Есть нейромедиаторы — дофамин и эндорфины, природные эйфоретики, чей выброс связывается с определённой особью-партнёром (а если быть точнее, то, скорее, с поведением определённой особи-партнёра).
Есть фенилэтиламин, действующий на ранних этапах.
Однако повышенная выработка нейромедиаторов не может быть длительной, иначе человек быстро утратит способность к рациональному мышлению (а то и вовсе с ума спрыгнет), поэтому предполагается, что эта свистопляска в среднем длится несколько месяцев (вроде бы не более тридцати — отсюда и расхожая ванильная фразочка про любовь, живущую три года).
Потом якобы в игру входят вазопрессин и окситоцин (хотя его прямое воздействие на межгендерную связь, называемую обычно «любовью», пока довольно сомнительно). Эти гормоны влияют уже больше на формирование так называемых «родительских» чувств.
Любви нет.
И, в сущности, нет ничего.
Нет тоски, нет ненависти, нет страха, нет привязанности: есть лишь гормональные всплески, обусловленные, по всей видимости, психологической реакцией особи на определённую комбинацию внешних раздражителей.
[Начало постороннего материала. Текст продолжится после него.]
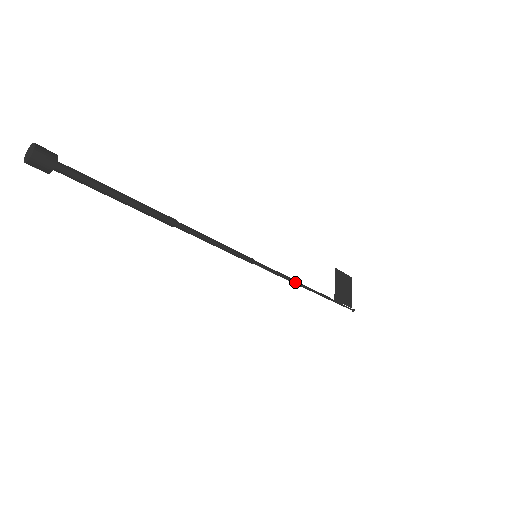
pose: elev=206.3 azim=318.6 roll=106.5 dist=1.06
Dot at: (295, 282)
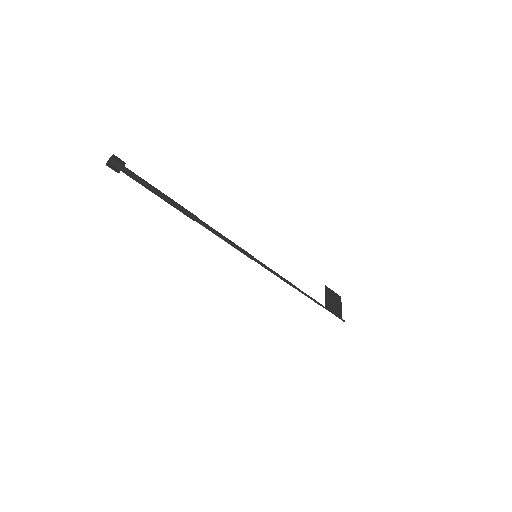
Dot at: (289, 283)
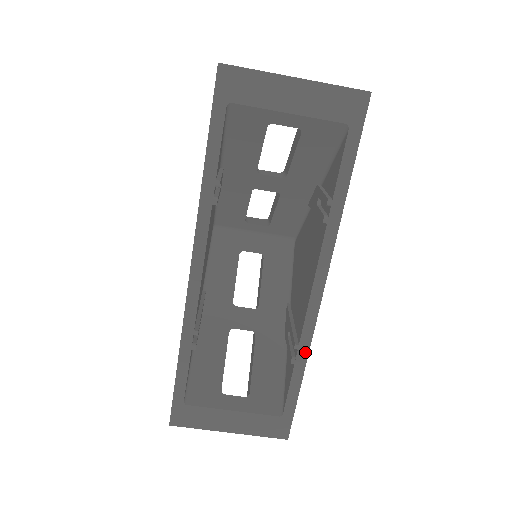
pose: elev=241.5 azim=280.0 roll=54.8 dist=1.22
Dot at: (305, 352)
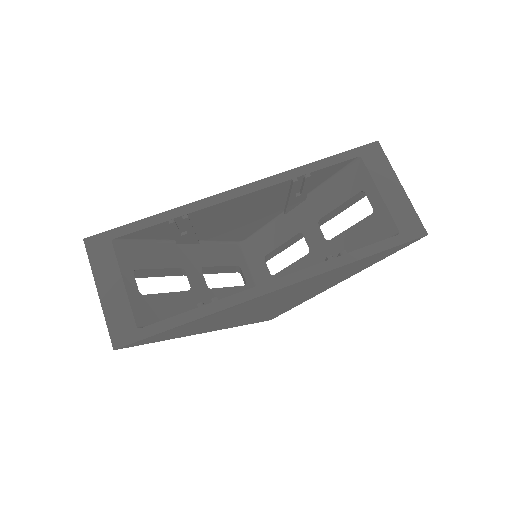
Dot at: (214, 309)
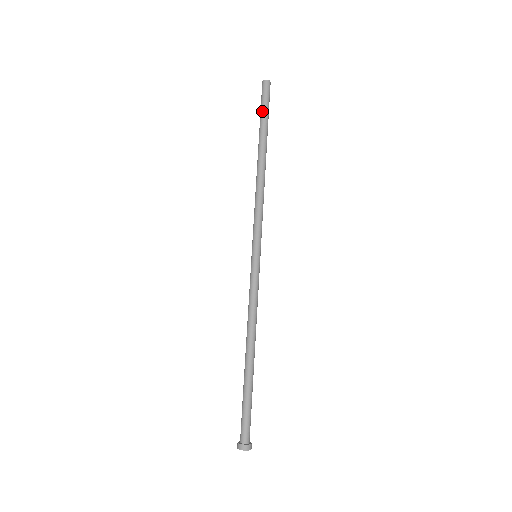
Реакции могут отличаться и зависят от личности, однако в целом они наверняка поддаются общей классификации. И, как следствие, их, пожалуй, можно назвать типовыми.
Мы разные так же, как и человечки из конструктора LEGO.
И, в сущности, нет человека как такового: есть биоробот, организм, действующий в соответствии с заложенной в нём программой и — как это ни печально — осознающий себя.
И вот это самоосознание — это, наверное, самая грустная насмешка природы над нашим видом.
И проблема лишь в том, что от понимания всего этого не легче, а, пожалуй, лишь ещё более мерзко.